PROBLEM A:
Return the passage about Regina below word for word, from "Regina is loved." up to and including "of life AJD.".
PROBLEM B:
According to the passage about Regina below, where was Jake's Celebration of Life Ceremony held?

SELECTED EXCERPT:
———

Regina is the only attorney in her office. Misti, Emily and I are “The Office Girls.” We work for Regina, but really, we are more like surrogate sisters. While Regina is figuring out how to survive this grief, we are learning how to really be there for someone who’s experiencing an indescribable loss.

Regina reflects, “I always knew I had the best, most supportive family in the world. And they proved it when Jake died. They flew. They drove. They did whatever they had to do to get to me as quickly as possible. They surrounded me with love, held me up, held me together, in my darkest hour.”

Regina is loved. It wasn’t just family. It was everyone who brought food for every meal for every day her whole big Texas-sized family was holed up at the Holiday Inn. It was everyone who came out to Jake’s Celebration of Life Ceremony at Oyster Factory Park, and every restaurant owner who had it on their heart to bring enough food for a feast that day. It was all the cakes and flowers and personalized paper bag lanterns. It was all the local musicians who put on a show that Jake would have loved. It was Regina’s mom, Barb Banis, jamming out to “Big Poppa” by The Notorious B.I.G. It was the beginning of life AJD.

———

DATA EXCERPTS:

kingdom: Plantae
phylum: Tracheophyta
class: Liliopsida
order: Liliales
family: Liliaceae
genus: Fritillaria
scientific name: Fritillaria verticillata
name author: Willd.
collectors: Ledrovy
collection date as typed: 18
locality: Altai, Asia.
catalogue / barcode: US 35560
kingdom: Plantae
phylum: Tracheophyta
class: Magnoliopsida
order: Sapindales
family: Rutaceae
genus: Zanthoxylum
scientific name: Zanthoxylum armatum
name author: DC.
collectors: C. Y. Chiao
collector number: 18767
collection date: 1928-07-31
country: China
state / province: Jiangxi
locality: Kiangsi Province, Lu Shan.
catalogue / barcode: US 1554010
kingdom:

———

OUTPUT A:
Regina is loved. It wasn’t just family. It was everyone who brought food for every meal for every day her whole big Texas-sized family was holed up at the Holiday Inn. It was everyone who came out to Jake’s Celebration of Life Ceremony at Oyster Factory Park, and every restaurant owner who had it on their heart to bring enough food for a feast that day. It was all the cakes and flowers and personalized paper bag lanterns. It was all the local musicians who put on a show that Jake would have loved. It was Regina’s mom, Barb Banis, jamming out to “Big Poppa” by The Notorious B.I.G. It was the beginning of life AJD.

OUTPUT B:
At Oyster Factory Park.